Mohammed Schemsed-din Hafis

(Übersetzung: Vincenz Ritter von Rosenzweig-Schwannau)


Aus: Buchstabe Te

60.

Noch erblickte Niemand deine Züge,
Und doch hast schon tausend Buhler du;

Nur noch Knospe bist du, und schon fliegen
Liebentbrannt dir hundert Sprosser zu.

Wenn ich in dein theures Dorf gekommen,
Ist da nichts Befremdliches fürwahr,

Denn von Fremden1 lebt in diesem Lande,
Wie ich selbst, gar eine grosse Schaar.

Zwar entfernt von dir muss ich stets weilen,
(Weile Niemand je entfernt von dir!)

Doch die Hoffnung, dir mich zu vereinen,
Lebt nicht minder nahe stets bei mir.

Liebe in den Klöstern unterscheidet
Sich von Liebe in den Schenken nicht:2

Denn in jedem Orte wo er weilet
Strahlet ja des Freundes Wangenlicht.

Wo die frommen Werke einer Zelle
Ihren Glanz verbreiten fort und fort,

Schallt die Glocke von des Mönches Kloster
Und des Kreuzes Name tönet dort.3

Wo ist je ein Liebender gewesen,
Dem der Freund den Blick nicht zugewandt?

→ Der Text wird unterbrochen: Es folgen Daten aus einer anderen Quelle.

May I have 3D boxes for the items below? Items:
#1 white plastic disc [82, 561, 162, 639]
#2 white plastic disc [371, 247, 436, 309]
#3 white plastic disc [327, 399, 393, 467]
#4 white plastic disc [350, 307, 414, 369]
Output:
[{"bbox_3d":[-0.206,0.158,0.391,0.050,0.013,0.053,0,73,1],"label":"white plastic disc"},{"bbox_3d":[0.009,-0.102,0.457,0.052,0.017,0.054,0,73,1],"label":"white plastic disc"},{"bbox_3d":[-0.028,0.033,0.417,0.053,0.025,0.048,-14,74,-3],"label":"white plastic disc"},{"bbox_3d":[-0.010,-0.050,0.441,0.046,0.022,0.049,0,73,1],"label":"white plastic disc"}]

Denn für alle Leiden ist, o Meister,
Auch der Arzt, der heilende, zur Hand.

Alle Klagen, die Hafis erhoben,
Sind am Ende doch nicht ohne Grund:

Eine gar befremdliche Geschichte,
Einen selt'nen Vorfall mach' ich kund.
 

1 D.i. die verlassenen, trostlos Liebenden, dir fremden.

2 Alle drei Commentatoren Hafisens, nämlich der oft genannte Sudi so wie Schem'i und Sururi meinen, dass unser Dichter hier unter Liebe in Klöstern den Islam und unter der Liebe in Schenken die anderen Religionen verstanden haben wollte, dass es daher gleichviel sei, den Schöpfer auf die eine oder andere Art anzubeten.

3 D.h.: Wo fromme Werke geübt werden, geschieht es zum Preise Gottes, mögen es auch Christen sein, welche diese frommen Werke üben.